Penny Stocks Are Illiquid
Penny stocks, on the other hand, can go days without trading even a single share, depending on which penny stock you buy. This type of illiquidity not only means that it can be harder to sell penny stocks, but that there will be a large, built-in spread to the trade.
For example, you might want to sell your penny stock for $1 per share, but there might be no buyers at that price for days or weeks. If you really want to unload your shares, you might have to sell them to a buyer that is bidding just 50 cents per share. Illiquid markets like the OTC Bulletin Board are more costly for investors.
How Risky Is a Penny Stock?
Just based on their illiquidity, penny stocks are risky. However, the whole over-the-counter market is also rife with fraud, as it is an unregulated market.
Unlike companies on the NYSE, which must provide thorough and ongoing reports as to their financial condition, penny stocks have no such requirement. This makes them subject to fraudsters and tipsters on online message boards and even in corporate meetings who promote false or misleading claims about the companies behind penny stocks, hoping to pump up their share prices.
But when the time is right, these promoters are the first ones to sell their shares, taking profits and driving the stock down for those who aren’t quick enough to react. In other words, it’s hard to get information about penny stock companies, and it’s entirely possible you could lose your entire investment.
Can You Become a Millionaire From Penny Stocks?
Of course, it is possible that you can become a millionaire from penny stocks, but you’ll have to be extremely lucky or have access to information ahead of when general investors hear it.

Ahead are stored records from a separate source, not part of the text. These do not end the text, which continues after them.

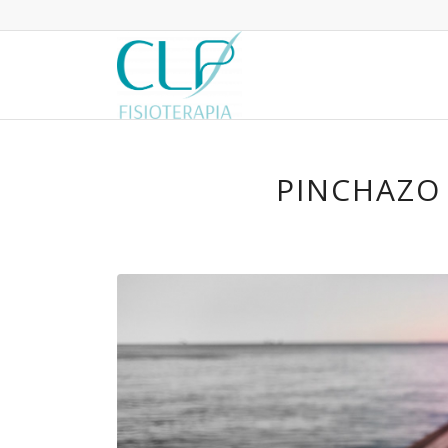
PINCHAZO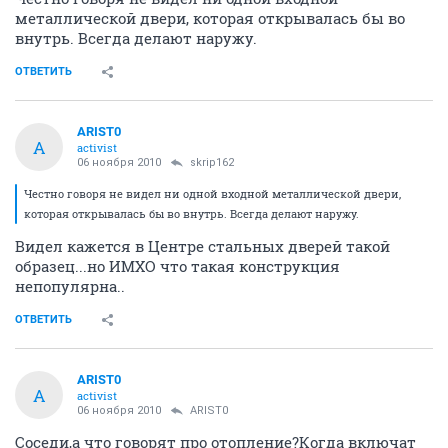
металлической двери, которая открывалась бы во
внутрь. Всегда делают наружу.
ОТВЕТИТЬ
ARIST0
A
activist
06 ноября 2010
skrip162
Честно говоря не видел ни одной входной металлической двери,
которая открывалась бы во внутрь. Всегда делают наружу.
Видел кажется в Центре стальных дверей такой
образец...но ИМХО что такая конструкция
непопулярна..
ОТВЕТИТЬ
ARIST0
A
activist
06 ноября 2010
ARIST0
Соседи,а что говорят про отопление?Когда включат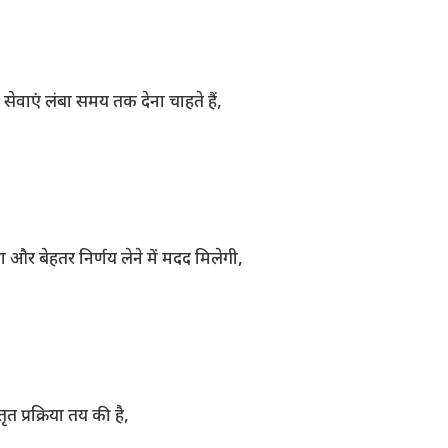
सेवाएं लंबा समय तक देना चाहते हैं,
 और बेहतर निर्णय लेने में मदद मिलेगी,
 प्रक्रिया तय की है,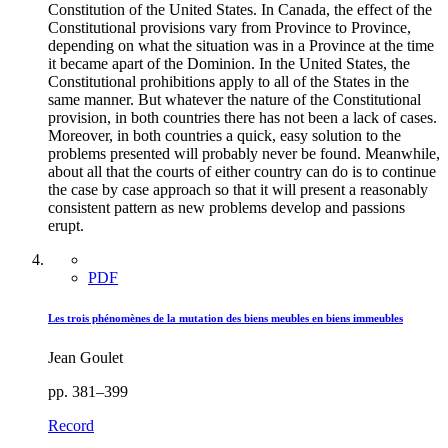
Constitution of the United States. In Canada, the effect of the
Constitutional provisions vary from Province to Province,
depending on what the situation was in a Province at the time
it became apart of the Dominion. In the United States, the
Constitutional prohibitions apply to all of the States in the
same manner. But whatever the nature of the Constitutional
provision, in both countries there has not been a lack of cases.
Moreover, in both countries a quick, easy solution to the
problems presented will probably never be found. Meanwhile,
about all that the courts of either country can do is to continue
the case by case approach so that it will present a reasonably
consistent pattern as new problems develop and passions
erupt.
PDF
Les trois phénomènes de la mutation des biens meubles en biens immeubles
Jean Goulet
pp. 381–399
Record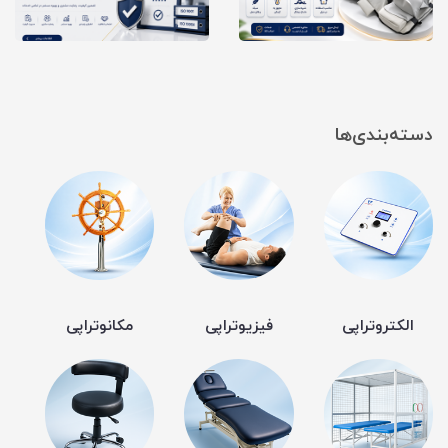
دسته‌بندی‌ها
الکتروتراپی
فیزیوتراپی
مکانوتراپی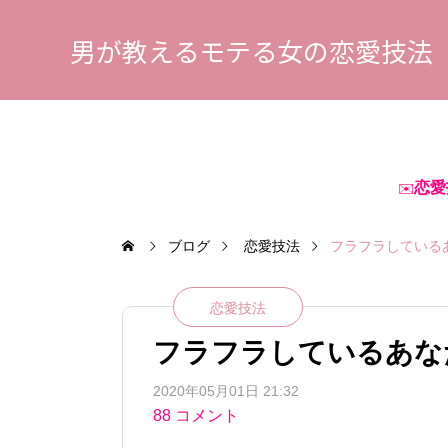
男が教えるモテる女の恋愛技法
恋愛
✉️
ブログ
恋愛技法
フラフラしている
恋愛技法
フラフラしているあな
2020年05月01日 21:32
88 コメント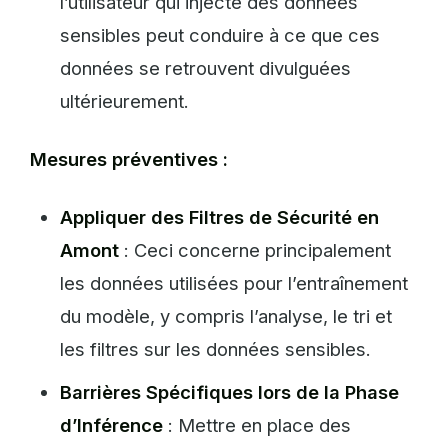
l’utilisateur qui injecte des données
sensibles peut conduire à ce que ces
données se retrouvent divulguées
ultérieurement.
Mesures préventives :
Appliquer des Filtres de Sécurité en
Amont
: Ceci concerne principalement
les données utilisées pour l’entraînement
du modèle, y compris l’analyse, le tri et
les filtres sur les données sensibles.
Barrières Spécifiques lors de la Phase
d’Inférence
: Mettre en place des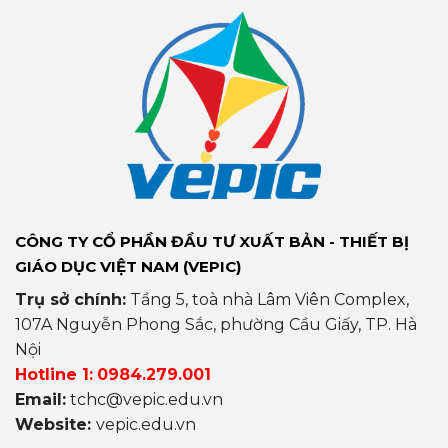
CÔNG TY CỔ PHẦN ĐẦU TƯ XUẤT BẢN - THIẾT BỊ
GIÁO DỤC VIỆT NAM (VEPIC)
Trụ sở chính:
Tầng 5, toà nhà Lâm Viên Complex,
107A Nguyễn Phong Sắc, phường Cầu Giấy, TP. Hà
Nội
Hotline 1:
0984.279.001
Email:
tchc@vepic.edu.vn
Website:
vepic.edu.vn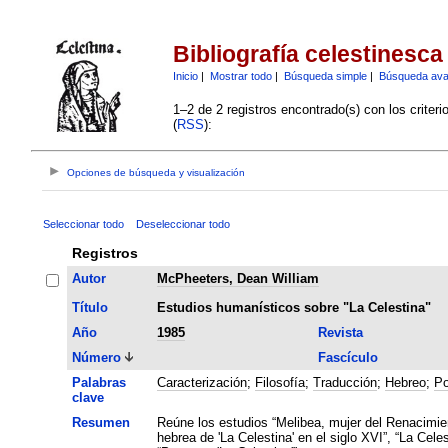
Bibliografía celestinesca
Inicio
|
Mostrar todo
|
Búsqueda simple
|
Búsqueda av
1–2 de 2 registros encontrado(s) con los criter
(
RSS
):
Opciones de búsqueda y visualización
Seleccionar todo
Deseleccionar todo
Registros
Autor
McPheeters, Dean William
Título
Estudios humanísticos sobre "La Celestina"
Año
1985
Revista
Número
Fascículo
Palabras
Caracterización
;
Filosofía
;
Traducción
;
Hebreo
;
Po
clave
Resumen
Reúne los estudios “Melibea, mujer del Renacimien
hebrea de 'La Celestina' en el siglo XVI”, “La Cele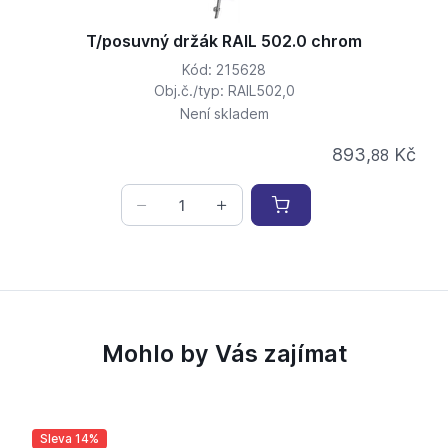
T/posuvný držák RAIL 502.0 chrom
Kód: 215628
Obj.č./typ: RAIL502,0
Není skladem
893,
Kč
88
Mohlo by Vás zajímat
Sleva 14%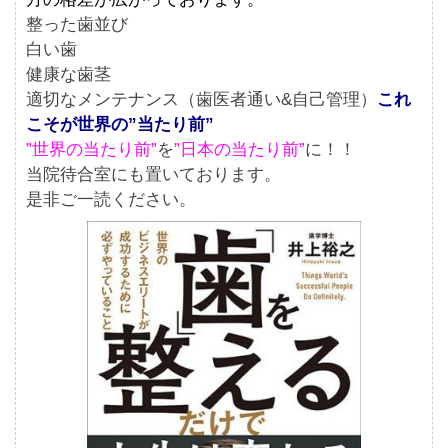
整った歯並び
白い歯
健康な歯茎
適切なメンテナンス（歯医者通い&自己管理）
これ
こそが世界の”当たり前”
”世界の当たり前”
を
”日本の当たり前”
に！！
当院待合室にも置いております。
是非ご一読ください。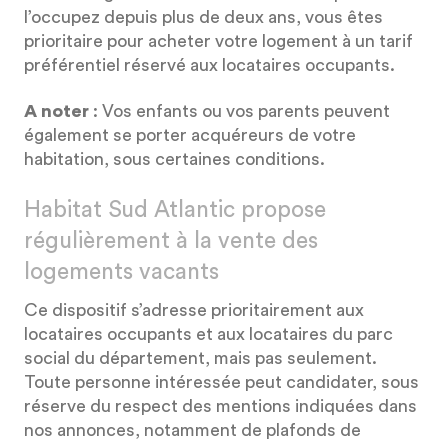
l’occupez depuis plus de deux ans, vous êtes
prioritaire pour acheter votre logement à un tarif
préférentiel réservé aux locataires occupants.
A noter
: Vos enfants ou vos parents peuvent
également se porter acquéreurs de votre
habitation, sous certaines conditions.
Habitat Sud Atlantic propose
régulièrement à la vente des
logements vacants
Ce dispositif s’adresse prioritairement aux
locataires occupants et aux locataires du parc
social du département, mais pas seulement.
Toute personne intéressée peut candidater, sous
réserve du respect des mentions indiquées dans
nos annonces, notamment de plafonds de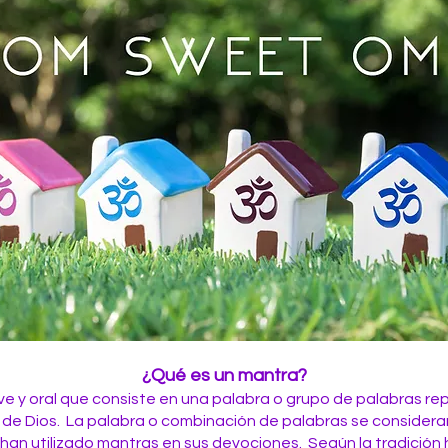
¿Qué es un mantra?
e y oral que consiste en una pala
bra o grupo de palabras re
 de Dios. La palabra o combinación de palabras se considera
s han utilizado mantras en sus devociones. Según la tradición 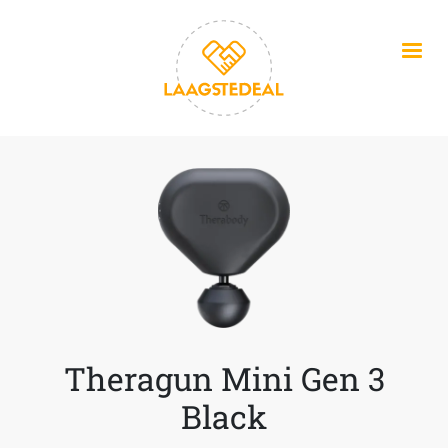
Overslaan en naar de inhoud gaan
Theragun Mini Gen 3
Black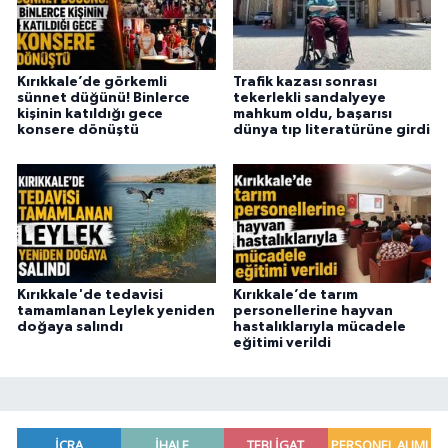
Kırıkkale’de görkemli
Trafik kazası sonrası
sünnet düğünü! Binlerce
tekerlekli sandalyeye
kişinin katıldığı gece
mahkum oldu, başarısı
konsere dönüştü
dünya tıp literatürüne girdi
Kırıkkale'de tedavisi
Kırıkkale’de tarım
tamamlanan Leylek yeniden
personellerine hayvan
doğaya salındı
hastalıklarıyla mücadele
eğitimi verildi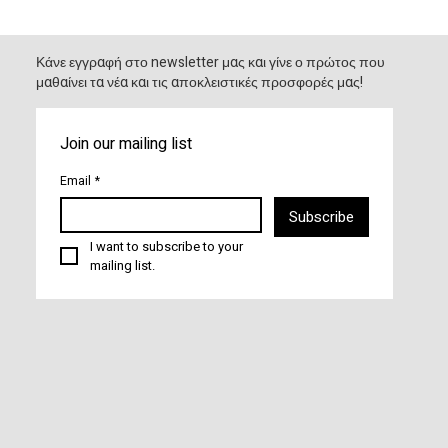
Κάνε εγγραφή στο newsletter μας και γίνε ο πρώτος που
μαθαίνει τα νέα και τις αποκλειστικές προσφορές μας!
Join our mailing list
Email
*
Subscribe
I want to subscribe to your 
mailing list.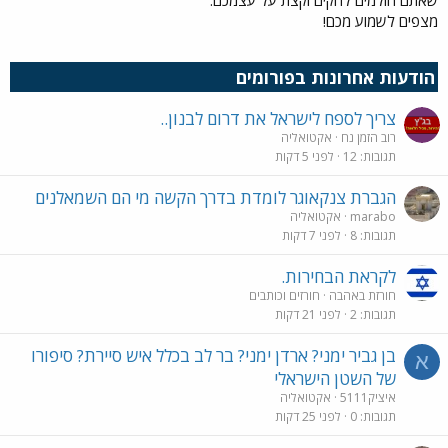
שאתם חולמים להקים וקצת על עצמכם.
מצפים לשמוע מכם!
הודעות אחרונות בפורומים
צריך לספח לישראל את דרום לבנון..
רוב הזמן נח
אקטואליה
תגובות
12
לפני 5 דקות
הגברת צנקאוגר לומדת בדרך הקשה מי הם השמאלנים
marabo
אקטואליה
תגובות
8
לפני 7 דקות
לקראת הבחירות.
חורזת באהבה
חורזים וכותבים
תגובות
2
לפני 21 דקות
בן גביר ימני? ארדן ימני? בר לב בכלל איש סיירת? סיפורו
א
של השטן הישראלי
איציק5111
אקטואליה
תגובות
0
לפני 25 דקות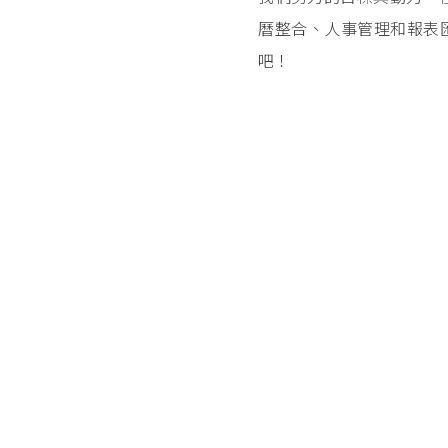
曆整合、人事管理和報表匯
吧！
Posts navigation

Once in a while, you’ll hear news stories about someone who has scored big from penny stocks, but those individuals are by far the exception rather than the rule.
News stories just aren’t as exciting when they are about countless investors losing their shirts in an unregulated market.
Who Got Rich Off Penny Stocks?
There are cited examples of individuals who did get rich off penny stocks. In 2013, for example, CNN Business first reported about Tim Grittani, who turned $1,500 into more than $1 million off penny stocks at the age of 24. He has since turned his trading style into a business, becoming a public speaker and offering tips to investors online.
But Grittani will be the first to tell you that trading penny stocks is a risky strategy that is not for everyone.
The Bottom Line
Although it’s exciting to dream about getting rich quick via penny stocks, it’s generally a fool’s errand. When the Securities and Exchange Commission itself comes out with a blanket statement that “investors in penny stocks should be prepared for the possibility that they may lose their whole investment,” you should definitely keep your wits about you.
If you feel you must invest in penny stocks, speak with a financial advisor who understands your risk tolerance and can help prevent you from trading yourself into oblivion.